● **Aim of the exercise**
A word-for-word repetition of the records beneath this task is the expected answer.

● **Information**
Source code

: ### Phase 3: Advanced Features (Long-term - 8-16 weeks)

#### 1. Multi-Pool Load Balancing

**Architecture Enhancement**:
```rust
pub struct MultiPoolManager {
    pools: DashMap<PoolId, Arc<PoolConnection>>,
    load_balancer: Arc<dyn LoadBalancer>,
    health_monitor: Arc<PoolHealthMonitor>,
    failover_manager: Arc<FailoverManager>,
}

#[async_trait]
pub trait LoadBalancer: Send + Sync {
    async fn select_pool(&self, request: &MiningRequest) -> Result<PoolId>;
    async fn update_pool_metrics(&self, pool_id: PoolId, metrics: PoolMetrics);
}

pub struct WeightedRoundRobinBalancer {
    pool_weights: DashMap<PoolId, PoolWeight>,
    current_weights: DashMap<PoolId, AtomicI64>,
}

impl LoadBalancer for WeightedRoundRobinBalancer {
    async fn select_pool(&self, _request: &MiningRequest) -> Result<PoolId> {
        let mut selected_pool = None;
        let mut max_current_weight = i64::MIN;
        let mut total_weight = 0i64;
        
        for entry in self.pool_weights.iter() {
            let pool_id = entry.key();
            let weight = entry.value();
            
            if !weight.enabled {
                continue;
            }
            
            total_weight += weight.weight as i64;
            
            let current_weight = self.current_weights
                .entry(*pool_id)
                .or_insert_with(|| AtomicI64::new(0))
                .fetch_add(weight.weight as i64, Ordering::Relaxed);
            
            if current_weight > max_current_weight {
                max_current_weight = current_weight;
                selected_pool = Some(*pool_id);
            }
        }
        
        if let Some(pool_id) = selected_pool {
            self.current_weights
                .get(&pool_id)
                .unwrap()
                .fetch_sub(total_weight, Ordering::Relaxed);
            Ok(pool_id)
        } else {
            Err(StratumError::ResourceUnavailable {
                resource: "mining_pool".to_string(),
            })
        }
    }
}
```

● **Output for this exercise**
Source code

: ### Phase 3: Advanced Features (Long-term - 8-16 weeks)

#### 1. Multi-Pool Load Balancing

**Architecture Enhancement**:
```rust
pub struct MultiPoolManager {
    pools: DashMap<PoolId, Arc<PoolConnection>>,
    load_balancer: Arc<dyn LoadBalancer>,
    health_monitor: Arc<PoolHealthMonitor>,
    failover_manager: Arc<FailoverManager>,
}

#[async_trait]
pub trait LoadBalancer: Send + Sync {
    async fn select_pool(&self, request: &MiningRequest) -> Result<PoolId>;
    async fn update_pool_metrics(&self, pool_id: PoolId, metrics: PoolMetrics);
}

pub struct WeightedRoundRobinBalancer {
    pool_weights: DashMap<PoolId, PoolWeight>,
    current_weights: DashMap<PoolId, AtomicI64>,
}

impl LoadBalancer for WeightedRoundRobinBalancer {
    async fn select_pool(&self, _request: &MiningRequest) -> Result<PoolId> {
        let mut selected_pool = None;
        let mut max_current_weight = i64::MIN;
        let mut total_weight = 0i64;
        
        for entry in self.pool_weights.iter() {
            let pool_id = entry.key();
            let weight = entry.value();
            
            if !weight.enabled {
                continue;
            }
            
            total_weight += weight.weight as i64;
            
            let current_weight = self.current_weights
                .entry(*pool_id)
                .or_insert_with(|| AtomicI64::new(0))
                .fetch_add(weight.weight as i64, Ordering::Relaxed);
            
            if current_weight > max_current_weight {
                max_current_weight = current_weight;
                selected_pool = Some(*pool_id);
            }
        }
        
        if let Some(pool_id) = selected_pool {
            self.current_weights
                .get(&pool_id)
                .unwrap()
                .fetch_sub(total_weight, Ordering::Relaxed);
            Ok(pool_id)
        } else {
            Err(StratumError::ResourceUnavailable {
                resource: "mining_pool".to_string(),
            })
        }
    }
}
```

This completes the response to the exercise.